We focused on the prediction of effects of p.L292P, which is a highly conserved residue in multiple species (Figure 1c) and lies in the FERM-adjusted (FA) domain between amino acids 288 and 336 (Ensembl, ENSP00000298542), on the structure and function of FRMD7. The FRMD7 protein consists of an N-terminal FERM domain (2–282; ENSP00000298542), a FA domain, and a region with little identity to other proteins.[2] Among these regions, the FA domain is one in which mutations are densely concentrated.[2] Moreover, >20% of known mutations have been mapped to exon 9, encoding parts of the FERM and FA domains,[13] and several causative missense mutations have been identified around codon 292 (Figure 1c).[14-20] The effects of the mutations on protein function were assessed by various in silico prediction approaches following the Best Practice Guidelines of the Association for Clinical Genetic Science (http://www.acgs.uk.com/quality-committee/best-practice-guidelines/). The FRMD7 p.L292P mutant protein was predicted with high confidence to be ‘damaging’ by FATHMM v2.3 (score=–2.29; http://fathmm.biocompute.org.uk/), ‘disease causing’ by Mutation Taster (phastCons=4.574 and phyloP=0.998; http://www.mutationtaster.org/), ‘probably damaging’ by Polyphen2 (score=0.993, sensitivity=0.47 and specificity=0.96 in HumVar model; http://genetics.bwh.harvard.edu/pph2/), ‘damaging’ by SIFT (score=0.04; http://sift.jcvi.org/) and ‘pathological’ by Pmut (position-specific independent count score=0.8980; http://mmb2.pcb.ub.es:8080/PMut/). Analysis using Panther (http://www.pantherdb.org/tools/csnpScoreForm.jsp) suggested that the observed amino-acid substitution is functionally deleterious (substitution position-specific evolutionary conservation score=–7.03876). In addition, using the Phyre2 program (http://www.sbg.bio.ic.ac.uk/phyre2/html/page.cgi?id=index), we predicted the secondary structures of the wild- and mutant-type FRMD7 proteins. The change of amino acid in the mutant protein led to a loss of the secondary structure in the helix around the L292 residue (Supplementary Figure 1).

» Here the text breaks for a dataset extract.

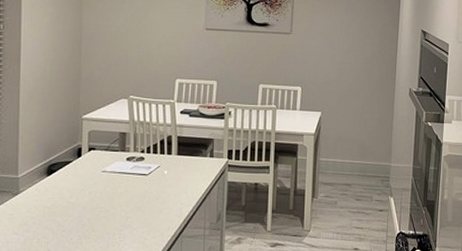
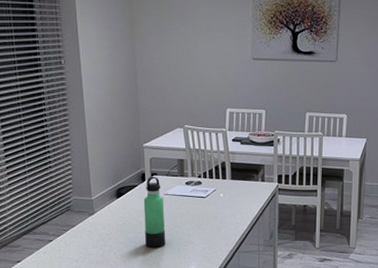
thermos bottle: none [76,151,101,233] -> present [143,176,166,248]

Taking these lines of evidence together, p.L292P appears to exert a marked effect on FRMD7 protein functionality and to be a variant responsible for XLICN, rather than a benign polymorphism. Given that incomplete penetrance and variable expression of XLICN have been observed in females who carry mutations in the FRMD7,[2,20] it is not surprising that nine individuals (probably females) in heterozygous state were observed among 1,102 individuals analyzed in the Japanese genetic variation database (HGVD). Although the identified FRMD7 mutations are scattered over almost all exons and splice sites,[2] there are mutation-rich exons/regions, and these should be treated as the most important candidate regions when screening for mutations is performed. Predictive analyses of the structure and function of possible mutant proteins observed in candidate regions predict the consequences of mutations,[13,20] and provide meaningful improvement of clinical genetic diagnosis. Further functional and/or biochemical studies of FRMD7 mutations will shed light on the molecular mechanisms underlying the pathogenesis of XLICN, which are not yet fully understood.[2]